Nachkommen dürfen sich nur im Palästinenserstaat niederlassen
Hinsichtlich der nach der israelischen Staatsgründung 1948 vertriebenen und geflüchteten Palästinenser - mit Nachkommen 4,4 Millionen - sieht der Olmert-Plan vor, dass diese sich nur im künftigen palästinensischen Staat niederlassen dürfen. Zum größten Streitpunkt Jerusalem enthält der Plan laut "Haaretz" keine konkreten Angaben.

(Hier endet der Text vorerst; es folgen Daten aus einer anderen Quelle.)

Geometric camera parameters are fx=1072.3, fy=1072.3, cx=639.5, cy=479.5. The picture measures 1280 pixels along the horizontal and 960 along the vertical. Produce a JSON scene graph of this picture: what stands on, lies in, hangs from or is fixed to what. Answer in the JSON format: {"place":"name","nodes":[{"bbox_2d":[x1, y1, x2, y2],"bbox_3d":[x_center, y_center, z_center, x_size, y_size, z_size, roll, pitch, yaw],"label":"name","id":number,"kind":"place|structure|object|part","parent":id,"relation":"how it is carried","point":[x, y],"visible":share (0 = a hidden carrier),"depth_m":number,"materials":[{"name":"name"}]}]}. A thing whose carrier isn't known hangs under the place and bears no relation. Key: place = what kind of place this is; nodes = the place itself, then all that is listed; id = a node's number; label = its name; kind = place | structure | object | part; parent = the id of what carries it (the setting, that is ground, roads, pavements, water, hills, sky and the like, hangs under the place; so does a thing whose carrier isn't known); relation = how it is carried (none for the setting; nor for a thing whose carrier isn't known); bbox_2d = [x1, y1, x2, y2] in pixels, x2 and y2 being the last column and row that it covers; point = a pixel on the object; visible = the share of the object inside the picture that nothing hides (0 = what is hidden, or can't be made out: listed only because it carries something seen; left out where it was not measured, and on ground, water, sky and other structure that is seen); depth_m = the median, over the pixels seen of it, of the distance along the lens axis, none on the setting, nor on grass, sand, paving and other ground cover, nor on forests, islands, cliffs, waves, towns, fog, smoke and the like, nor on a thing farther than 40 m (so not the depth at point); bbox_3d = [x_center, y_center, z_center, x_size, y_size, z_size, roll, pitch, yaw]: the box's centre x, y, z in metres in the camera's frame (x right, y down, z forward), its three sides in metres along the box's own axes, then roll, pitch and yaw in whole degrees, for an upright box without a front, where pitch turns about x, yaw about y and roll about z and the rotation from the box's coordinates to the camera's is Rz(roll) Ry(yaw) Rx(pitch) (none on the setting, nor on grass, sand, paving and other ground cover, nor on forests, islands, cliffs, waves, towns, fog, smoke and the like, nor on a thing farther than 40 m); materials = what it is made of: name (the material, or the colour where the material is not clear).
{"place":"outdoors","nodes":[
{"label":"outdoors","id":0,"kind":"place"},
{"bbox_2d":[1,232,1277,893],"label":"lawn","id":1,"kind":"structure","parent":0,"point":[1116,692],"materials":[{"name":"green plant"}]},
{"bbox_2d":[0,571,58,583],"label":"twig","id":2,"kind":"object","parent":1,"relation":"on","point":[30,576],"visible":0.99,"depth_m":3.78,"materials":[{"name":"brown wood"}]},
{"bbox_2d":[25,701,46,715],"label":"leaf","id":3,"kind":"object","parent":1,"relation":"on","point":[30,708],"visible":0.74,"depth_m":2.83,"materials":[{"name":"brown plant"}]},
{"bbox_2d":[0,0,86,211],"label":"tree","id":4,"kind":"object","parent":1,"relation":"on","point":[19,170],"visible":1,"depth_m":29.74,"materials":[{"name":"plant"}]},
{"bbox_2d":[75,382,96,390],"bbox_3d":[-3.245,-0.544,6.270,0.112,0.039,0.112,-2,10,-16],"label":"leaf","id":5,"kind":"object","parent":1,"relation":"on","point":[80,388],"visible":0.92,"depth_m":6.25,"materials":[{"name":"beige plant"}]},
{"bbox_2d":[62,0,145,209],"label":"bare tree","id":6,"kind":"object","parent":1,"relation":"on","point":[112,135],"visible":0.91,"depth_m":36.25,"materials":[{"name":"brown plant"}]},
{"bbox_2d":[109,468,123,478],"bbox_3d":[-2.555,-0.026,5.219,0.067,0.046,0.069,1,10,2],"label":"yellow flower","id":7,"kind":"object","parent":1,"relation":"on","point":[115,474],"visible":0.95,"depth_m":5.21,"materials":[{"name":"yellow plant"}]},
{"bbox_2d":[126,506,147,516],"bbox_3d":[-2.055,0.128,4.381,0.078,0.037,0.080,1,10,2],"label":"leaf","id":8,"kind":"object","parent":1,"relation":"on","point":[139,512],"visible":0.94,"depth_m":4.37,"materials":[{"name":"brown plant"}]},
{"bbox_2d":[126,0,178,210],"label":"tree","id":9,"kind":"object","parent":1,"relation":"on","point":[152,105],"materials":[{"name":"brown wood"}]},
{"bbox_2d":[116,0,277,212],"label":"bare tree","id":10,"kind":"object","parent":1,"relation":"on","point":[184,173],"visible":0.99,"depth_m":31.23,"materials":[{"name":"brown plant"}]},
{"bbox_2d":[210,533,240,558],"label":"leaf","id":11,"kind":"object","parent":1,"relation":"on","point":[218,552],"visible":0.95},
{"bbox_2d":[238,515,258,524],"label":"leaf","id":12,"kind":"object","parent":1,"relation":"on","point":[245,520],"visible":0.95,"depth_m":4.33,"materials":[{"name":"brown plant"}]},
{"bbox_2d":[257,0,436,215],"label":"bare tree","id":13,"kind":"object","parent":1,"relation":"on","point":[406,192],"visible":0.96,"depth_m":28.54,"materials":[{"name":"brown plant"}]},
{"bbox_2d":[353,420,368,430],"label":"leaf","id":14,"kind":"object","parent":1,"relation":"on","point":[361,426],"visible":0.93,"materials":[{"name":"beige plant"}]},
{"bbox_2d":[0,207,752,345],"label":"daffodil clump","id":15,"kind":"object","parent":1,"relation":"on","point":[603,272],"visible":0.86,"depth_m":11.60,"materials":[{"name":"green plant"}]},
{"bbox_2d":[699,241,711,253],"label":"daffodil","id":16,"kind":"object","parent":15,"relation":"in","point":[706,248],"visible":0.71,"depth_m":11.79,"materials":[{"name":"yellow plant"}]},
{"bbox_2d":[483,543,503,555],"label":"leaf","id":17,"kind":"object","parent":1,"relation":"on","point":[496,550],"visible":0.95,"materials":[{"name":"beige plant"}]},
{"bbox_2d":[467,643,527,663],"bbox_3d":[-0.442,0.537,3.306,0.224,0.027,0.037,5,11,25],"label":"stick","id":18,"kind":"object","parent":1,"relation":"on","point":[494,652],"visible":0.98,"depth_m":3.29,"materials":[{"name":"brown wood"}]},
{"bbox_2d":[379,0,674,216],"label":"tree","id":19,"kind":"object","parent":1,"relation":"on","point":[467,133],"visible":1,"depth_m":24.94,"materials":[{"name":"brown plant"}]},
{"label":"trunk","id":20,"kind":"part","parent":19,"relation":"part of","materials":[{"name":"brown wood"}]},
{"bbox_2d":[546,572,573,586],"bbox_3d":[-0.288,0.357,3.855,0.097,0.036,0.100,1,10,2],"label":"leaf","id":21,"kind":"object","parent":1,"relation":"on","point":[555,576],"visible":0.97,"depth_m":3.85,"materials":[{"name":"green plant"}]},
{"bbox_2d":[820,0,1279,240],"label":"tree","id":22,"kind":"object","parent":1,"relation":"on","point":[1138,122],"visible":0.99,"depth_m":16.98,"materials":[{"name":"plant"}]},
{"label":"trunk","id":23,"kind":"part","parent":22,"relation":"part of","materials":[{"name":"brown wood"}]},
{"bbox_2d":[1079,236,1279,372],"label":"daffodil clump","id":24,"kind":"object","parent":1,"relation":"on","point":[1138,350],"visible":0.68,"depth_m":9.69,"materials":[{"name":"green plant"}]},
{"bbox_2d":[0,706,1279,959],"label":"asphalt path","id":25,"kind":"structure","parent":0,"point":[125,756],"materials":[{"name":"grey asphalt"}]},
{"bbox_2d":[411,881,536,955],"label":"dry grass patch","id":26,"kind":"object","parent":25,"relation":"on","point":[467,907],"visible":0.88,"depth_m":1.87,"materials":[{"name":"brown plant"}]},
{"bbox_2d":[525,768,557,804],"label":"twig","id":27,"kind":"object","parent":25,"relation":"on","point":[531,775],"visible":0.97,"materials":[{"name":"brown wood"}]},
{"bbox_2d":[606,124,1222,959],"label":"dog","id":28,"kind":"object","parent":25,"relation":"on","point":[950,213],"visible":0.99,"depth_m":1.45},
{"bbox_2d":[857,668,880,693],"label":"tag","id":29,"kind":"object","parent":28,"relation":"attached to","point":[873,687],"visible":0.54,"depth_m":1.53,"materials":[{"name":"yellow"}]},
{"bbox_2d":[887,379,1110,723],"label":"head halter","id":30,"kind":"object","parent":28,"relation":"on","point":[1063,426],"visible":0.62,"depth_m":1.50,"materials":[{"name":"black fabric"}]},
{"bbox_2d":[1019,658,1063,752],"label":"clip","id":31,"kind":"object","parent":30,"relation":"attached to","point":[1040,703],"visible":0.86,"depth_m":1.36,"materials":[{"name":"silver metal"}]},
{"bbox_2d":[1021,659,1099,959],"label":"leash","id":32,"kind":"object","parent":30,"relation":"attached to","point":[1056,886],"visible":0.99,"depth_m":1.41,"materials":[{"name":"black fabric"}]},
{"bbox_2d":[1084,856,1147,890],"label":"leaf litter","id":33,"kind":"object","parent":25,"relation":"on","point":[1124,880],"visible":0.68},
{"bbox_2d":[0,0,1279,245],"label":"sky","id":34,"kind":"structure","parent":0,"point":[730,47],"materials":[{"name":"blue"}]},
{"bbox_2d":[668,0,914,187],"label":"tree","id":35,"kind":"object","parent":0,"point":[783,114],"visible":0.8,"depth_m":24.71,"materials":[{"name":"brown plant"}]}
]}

Israel eroberte 1967 von Jordanien den Ostteil der Stadt, die Proklamation Jerusalems zur "ewigen und unteilbaren" Hauptstadt Israels durch das israelische Parlament 1980 ist von der UNO-Vollversammlung für illegal und "null und nichtig" erklärt worden. Nach den Bestimmungen des israelisch-palästinensischen Grundlagenvertrages 1993 soll die Klärung der Jerusalem-Frage im Rahmen der Endstatus-Verhandlungen erfolgen. Die Palästinenser beanspruchen den Ostteil Jerusalems als ihre Hauptstadt.